Our testers uniformly had problems while setting task schedules. There was no calendar functionality in the prototype; it only let the user set a number of times a task should be performed, over a certain time interval, so we are immediately considering changing this to a pop-up week/day selector, where the user highlights the day/times they want to do the task. Also, testers were confused by the sensors. The informational screens we provided to users to guide them through sensor setup were not complete enough, suggesting that we should make the sensor attachment instructions better phrased, visual, and possibly interactive. Because one user was confused by our having multiple sensor attachment pictures on one screen, we will instead offer the user a chance to swipe through different pictures of sensors being attached. Testers were also confused by the number of options for what the sensor could track, including in particular the option of being notified when a book is either open or closed. We can simply remove that choice.

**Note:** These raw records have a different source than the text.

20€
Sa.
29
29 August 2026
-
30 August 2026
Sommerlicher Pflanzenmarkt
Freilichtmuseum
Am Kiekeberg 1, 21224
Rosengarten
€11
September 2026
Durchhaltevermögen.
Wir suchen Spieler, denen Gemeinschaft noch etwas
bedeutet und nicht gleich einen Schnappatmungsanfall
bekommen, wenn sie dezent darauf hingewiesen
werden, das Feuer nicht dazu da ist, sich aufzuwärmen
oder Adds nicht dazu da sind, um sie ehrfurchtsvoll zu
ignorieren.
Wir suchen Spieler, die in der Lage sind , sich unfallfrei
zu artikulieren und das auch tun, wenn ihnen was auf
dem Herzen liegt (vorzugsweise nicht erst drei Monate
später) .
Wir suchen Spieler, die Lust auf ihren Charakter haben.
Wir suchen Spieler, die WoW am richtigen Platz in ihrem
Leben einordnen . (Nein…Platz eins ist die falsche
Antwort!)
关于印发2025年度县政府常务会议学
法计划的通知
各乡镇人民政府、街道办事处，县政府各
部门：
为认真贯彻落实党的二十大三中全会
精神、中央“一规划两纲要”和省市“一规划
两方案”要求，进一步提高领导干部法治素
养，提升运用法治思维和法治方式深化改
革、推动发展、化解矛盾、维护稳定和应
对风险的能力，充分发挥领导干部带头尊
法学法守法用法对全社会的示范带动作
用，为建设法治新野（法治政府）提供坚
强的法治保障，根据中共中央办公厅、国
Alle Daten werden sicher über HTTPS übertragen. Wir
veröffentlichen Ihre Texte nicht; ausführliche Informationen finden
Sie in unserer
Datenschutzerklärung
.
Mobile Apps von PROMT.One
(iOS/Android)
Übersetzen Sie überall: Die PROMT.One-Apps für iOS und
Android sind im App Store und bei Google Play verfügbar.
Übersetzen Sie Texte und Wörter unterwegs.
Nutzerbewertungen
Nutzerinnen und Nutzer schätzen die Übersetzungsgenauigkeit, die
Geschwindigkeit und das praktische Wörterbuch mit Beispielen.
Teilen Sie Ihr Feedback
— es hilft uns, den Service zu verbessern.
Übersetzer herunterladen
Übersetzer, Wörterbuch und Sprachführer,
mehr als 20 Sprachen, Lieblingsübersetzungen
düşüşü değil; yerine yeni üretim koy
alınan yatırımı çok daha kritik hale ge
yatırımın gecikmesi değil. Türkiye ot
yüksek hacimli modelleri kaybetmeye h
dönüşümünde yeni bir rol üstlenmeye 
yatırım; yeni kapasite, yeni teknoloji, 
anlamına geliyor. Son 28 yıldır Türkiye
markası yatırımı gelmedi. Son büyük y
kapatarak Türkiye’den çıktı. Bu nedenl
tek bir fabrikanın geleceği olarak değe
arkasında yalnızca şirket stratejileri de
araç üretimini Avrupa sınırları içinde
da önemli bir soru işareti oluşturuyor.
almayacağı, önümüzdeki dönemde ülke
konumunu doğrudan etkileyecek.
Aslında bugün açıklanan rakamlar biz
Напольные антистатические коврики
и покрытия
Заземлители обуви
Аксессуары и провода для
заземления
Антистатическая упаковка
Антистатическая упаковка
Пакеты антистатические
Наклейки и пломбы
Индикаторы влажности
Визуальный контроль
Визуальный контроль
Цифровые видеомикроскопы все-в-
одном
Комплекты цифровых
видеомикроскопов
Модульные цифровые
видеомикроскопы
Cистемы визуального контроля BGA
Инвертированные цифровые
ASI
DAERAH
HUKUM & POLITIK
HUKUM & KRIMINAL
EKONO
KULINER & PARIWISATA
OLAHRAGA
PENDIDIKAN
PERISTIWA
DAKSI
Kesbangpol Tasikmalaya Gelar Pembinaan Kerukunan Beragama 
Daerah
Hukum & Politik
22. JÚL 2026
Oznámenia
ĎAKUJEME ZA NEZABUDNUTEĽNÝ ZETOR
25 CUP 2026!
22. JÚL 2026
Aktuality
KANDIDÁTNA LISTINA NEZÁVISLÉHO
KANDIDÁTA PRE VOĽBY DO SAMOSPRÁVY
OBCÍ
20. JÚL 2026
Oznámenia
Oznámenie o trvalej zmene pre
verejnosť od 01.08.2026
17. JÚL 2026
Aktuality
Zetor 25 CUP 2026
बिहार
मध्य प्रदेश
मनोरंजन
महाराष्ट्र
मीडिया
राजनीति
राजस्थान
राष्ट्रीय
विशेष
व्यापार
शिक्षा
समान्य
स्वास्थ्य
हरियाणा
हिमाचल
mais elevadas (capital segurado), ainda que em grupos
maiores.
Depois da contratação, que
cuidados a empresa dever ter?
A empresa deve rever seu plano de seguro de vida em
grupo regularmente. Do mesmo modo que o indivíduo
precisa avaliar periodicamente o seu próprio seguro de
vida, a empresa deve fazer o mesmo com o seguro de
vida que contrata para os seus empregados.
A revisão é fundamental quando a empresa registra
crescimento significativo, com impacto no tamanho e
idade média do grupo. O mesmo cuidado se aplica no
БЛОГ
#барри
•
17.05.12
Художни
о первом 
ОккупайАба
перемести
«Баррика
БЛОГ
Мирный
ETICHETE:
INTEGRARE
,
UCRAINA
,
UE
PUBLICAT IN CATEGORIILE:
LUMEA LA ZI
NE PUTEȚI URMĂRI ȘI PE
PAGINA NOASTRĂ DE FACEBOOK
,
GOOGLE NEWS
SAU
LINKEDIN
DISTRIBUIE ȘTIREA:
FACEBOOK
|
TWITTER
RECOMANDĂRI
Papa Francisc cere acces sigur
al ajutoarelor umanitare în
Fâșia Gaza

Our users found the process of creating tasks to be cumbersome. Thus, we will simplify the overall process of creating a task, pre-populating more default information for general use cases, as that was the purpose of having presets in the first place. Then, we will remove the text options to choose how a sensor may be triggered. We will increase the emphasis on preset options, as above. Furthermore, we can accept feedback from the user each time he/she is reminded about a task (e.g. remind me in two days?/dont remind me for a month) to learn about how they want to schedule the task, instead of asking them to set a schedule upfront. This is a more promising model of user behavior as it distributes the work of setting a schedule over time, and lets our users be more proactively engaged. Finally, while considering how to streamline our interface, we also observed that the behavior of our system would be much more predictable to users if the reminder model was directly exposed. Rather than letting the user set a schedule, we observed we could use a countdown timer as a simpler metaphor, so that for each sensor, the user would only have to set a minimum time between triggers. If the time is exceeded, they would then receive reminders. This would be useful e.g. to provide reminders about textbooks that one leaves lying on the floor. Users may often forget about simple, low-difficulty tasks like taking vitamins, and this would make remembering to complete such tasks easier. Finally, this could be combined with deferring setting a schedule as discussed above.

g. Going Forward –  Refinements

With a low-fidelity prototype, we plan on testing two parts of our app in the future. The first part will test if the the design changes that we make from the lo-fi prototype help users navigate the app better. This specifically pertains to the process of creating a task, including improvements regarding simpler presets, deferring setting a schedule, and exposing the reminder system as a countdown, and the test will focus on if creating a task has been made substantively easier. The second major redesign to test is our sensor setup pages, since we will need to validate that increased interactivity and changes in copy allow users to better understand how to attach their sensors.

With the high-fidelity prototype, we will test the interaction of the user with the reminder screens and the information charts about their progress on different habits. This part can only really be tested with the high-fidelity prototype with data about certain tasks and hence, we will move this testing to after we have the hi-fi prototype ready. We also noticed that we couldn’t get a very good idea of actual daily usage of the app, including if a user would actually perform tasks (or not) and respond to notifications. That part of our project will be easier to test once we have a working prototype, to gather actual usage and reminder data.